Thursday, January 30, 2003
Calgary's News & Entertainment Weekly
FFWD Weekly
MUSIC
by Kenna Burima
Preview
PAUL O’DETTE
Friday, January 31
Rozsa Centre (U of C)

It’s not very often that Calgary audiences have the opportunity to witness the music of past eras come to life so vividly as it does in the hands of internationally acclaimed lutenist Paul O’Dette.

Known the world over as the leading performer of early lute music, O’Dette is also a scholar in the field of historical performance practice. He has made more than 100 recordings, many of which have won or been nominated for Gramophone magazine’s record of the year. His mammoth five-CD release The Complete Lute Music of John Dowland has also been received with high acclaim. His performances at various early music festivals around the world have garnered praise from audiences and critics alike.

It is through this active international performing career that O’Dette has been able to continue sharing his love of early music and, fortunately for Calgary audiences, is finding his way here after a whirlwind concert tour in France.

Having started his musical career in a rock band in high school, one might think that his interest in early lute music is a bizarre turn for O’Dette. Yet he says that he was immediately fascinated by the sonorities that early music offered.

"I was first introduced to the lute by Julian Bream's magnificent recordings of the 1960s," says O’Dette. "It was really love at first hearing. The delicate expressivity of the lute immediately attracted me and I found the energy, character and variety of the music extremely appealing. The rhythmic vitality and earthiness of the dance music, alongside the serene beauty and complexity of the fantasias and ricercars, provides a range equivalent to an artist performing rock and classical music on the same program."

Since he had played electric guitar for many years, O’Dette found the role of improvisation very exciting. He says the fact that more than 50,000 pieces survive for the lute, many of them of the highest quality and most of them unperformed for the past 400 years, was another allure

In performing early music, the concept of "authenticity" is always foremost in the performer’s mind. Through his work as director of early music at the Eastman School of Music and artistic director of the Boston Early Music Festival, O’Dette has found that there are as many challenges as there are rewards in the area of historical performance practice.

"There’s such a large body of unexplored repertoire," he says. "The rediscovery and application of performance approaches to different repertoires have revolutionized our perception of a great deal of music. A lot of music, which heretofore was thought to be second rate, turns out to be extremely exciting if performed in the right way….

"The disadvantages are that since each repertoire was written for a different instrument, it is a great challenge to work out programs, which only require one or two different kinds of lutes at a time."
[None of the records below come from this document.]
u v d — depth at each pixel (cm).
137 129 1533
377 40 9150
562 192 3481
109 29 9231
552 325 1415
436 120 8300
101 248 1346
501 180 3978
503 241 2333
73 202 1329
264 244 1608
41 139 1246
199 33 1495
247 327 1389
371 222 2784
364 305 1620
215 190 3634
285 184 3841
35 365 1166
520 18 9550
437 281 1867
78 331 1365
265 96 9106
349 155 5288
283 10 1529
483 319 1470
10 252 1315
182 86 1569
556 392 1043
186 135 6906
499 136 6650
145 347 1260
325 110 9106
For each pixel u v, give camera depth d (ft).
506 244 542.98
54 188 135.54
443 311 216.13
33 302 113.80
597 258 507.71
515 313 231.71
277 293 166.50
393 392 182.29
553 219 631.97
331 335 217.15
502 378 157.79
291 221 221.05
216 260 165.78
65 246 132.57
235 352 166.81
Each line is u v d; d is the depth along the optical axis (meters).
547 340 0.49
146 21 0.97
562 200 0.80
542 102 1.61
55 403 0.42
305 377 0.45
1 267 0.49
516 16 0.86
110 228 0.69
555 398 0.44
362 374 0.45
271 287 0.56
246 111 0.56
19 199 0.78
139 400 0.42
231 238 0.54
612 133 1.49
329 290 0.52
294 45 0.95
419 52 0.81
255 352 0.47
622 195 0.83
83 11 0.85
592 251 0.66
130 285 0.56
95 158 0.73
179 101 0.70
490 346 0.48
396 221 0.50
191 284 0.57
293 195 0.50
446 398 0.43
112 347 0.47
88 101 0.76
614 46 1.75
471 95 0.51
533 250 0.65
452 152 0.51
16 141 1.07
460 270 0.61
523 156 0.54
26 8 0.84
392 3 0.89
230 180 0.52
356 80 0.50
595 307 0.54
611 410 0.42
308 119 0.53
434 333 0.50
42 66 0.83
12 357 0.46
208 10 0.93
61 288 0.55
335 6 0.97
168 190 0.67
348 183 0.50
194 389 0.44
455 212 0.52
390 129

O’Dette’s Calgary performance will feature music by Italian and English late Renaissance composers, including fantasies and dances by Giovanni Antonio Terzi and John Dowland. Much of the music O’Dette tackles seems daunting to other performers of the instrument. He notes that Terzi is considered to have written the most difficult, and at times seemingly unplayable, music ever written for the instrument.

"This is unfortunate since his two collections of 1593 and 1599 contain some of the most inspired works of the late Renaissance," says O’Dette. "One contemporary marveled, ‘with the sound of his lute Terzi vied with the harmony of the angels.’"

O’Dette adds that Dowland was the most celebrated lute composer of his day, with his music becoming extraordinarily popular throughout Europe and appearing in print in more cities than the works of any other composer of the period.

Even having accomplished so much in the past decades, O’Dette is humble about his contributions to the world of early music.

"I would be delighted if I have contributed in some small way to the revival of the lute," he says.

What is most rewarding for him is when audience members tell him they were afraid lute music would be dry and boring, but that after hearing it they found it to be beautiful and exciting.

"I have insisted on presenting unknown masterpieces because of their great musical and theatrical qualities," he says. "The fact they are currently unknown is only an accident of history, not the result of careful analysis and consideration. These great works enrich our lives in a way the standards never can for the simple reason that they surprise and delight us with new and unexpected twists and turns."